A TIF modification would extend the 2019 deadline for Cypress to fulfill requirements making it eligible for the remaining $30 million in TIF funding. In this scenario, Cypress would still need to satisfy both the potential grocer, Sprouts, and the city’s design panel — otherwise, the project would head back to square one.

But will the new leadership at the TIF board support a modified plan?

“We need to take a step back and take a deep breath,” says John Dean, chairman of the Skillman Corridor TIF Board. “While Lake Highlands has changed significantly since the TIF was created 10 years ago, the TIF remains basically unchanged. I could support a modification of the TIF as long as we fully understand what is next.

“Let’s understand why the current plan is out of date but still protect the city and taxpayer investment.”

Finally, Cypress could end its participation in the Skillman Corridor TIF, meaning it would forego the remaining $30 million in TIF funding made available to the firm in the 2011 modification.

Cypress still would have to meet current zoning requirements outlined in Planned Development District 758, a special zoning district for the center, which, among other things, establishes setbacks, building heights, and parking and landscape requirements.

“There is nothing unworkable for Cypress in the existing zoning,” Rafkin says. Most importantly, in this option, Cypress wouldn’t need the blessing of the city’s design review panel on any project. But it would cost the firm $30 million in potential TIF funding.

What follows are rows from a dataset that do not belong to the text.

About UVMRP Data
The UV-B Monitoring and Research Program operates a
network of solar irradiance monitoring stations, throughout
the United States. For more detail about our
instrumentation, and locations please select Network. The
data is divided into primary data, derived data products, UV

Tip Housewright: Photo by Rasy Ran

Tip Housewright: Photo by Rasy Ran

Tip Housewright

Tip Housewright is a 20-year resident of Lake Highlands and president of the Lake Highlands Public Improvement District (PID). He is a principal with Omniplan, a nationally recognized architecture and design firm. Acknowledging that “nobody asked me to draw up my ideas on a plan,” Housewright’s longtime residency, neighborhood leadership and professional design expertise give him a unique perspective on Lake Highlands Town Center.

“Maybe the original vision overshot the neighborhood and placed too much emphasis on multi-family and structured parking. Lake Highlands needs a community gathering place, a ‘downtown Lake Highlands,’ not another strip shopping center. We have waited years for this opportunity and we need to get it right. Lake Highlands residents, myself included, all want more quality restaurants in our community. My plan creates a place that will activate Wildcat Way as a great place for restaurants and create a heart to the town center property. We need to create a strong phase one that will lead to an even better project in the future.”

Tip Housewright's vision for the Lake Highlands Town Center

Tip Housewright’s vision for the Lake Highlands Town Center


As of 2015, Cypress’ clients have invested more than $50 million in the Lake Highlands Town Center. Fortunately, there is no debt on the property, so the threats of an unhappy lender won’t force anyone’s hand to make a bad long-term decision. But a good local economy, a new city councilman, new local owner representation and a grocery anchor commitment have created a sense of urgency that didn’t exist last year.

For a decade, Lake Highlands Town Center has been the real estate equivalent of a riddle, wrapped in a mystery, encased in an enigma.

This could be the year of unwrapping.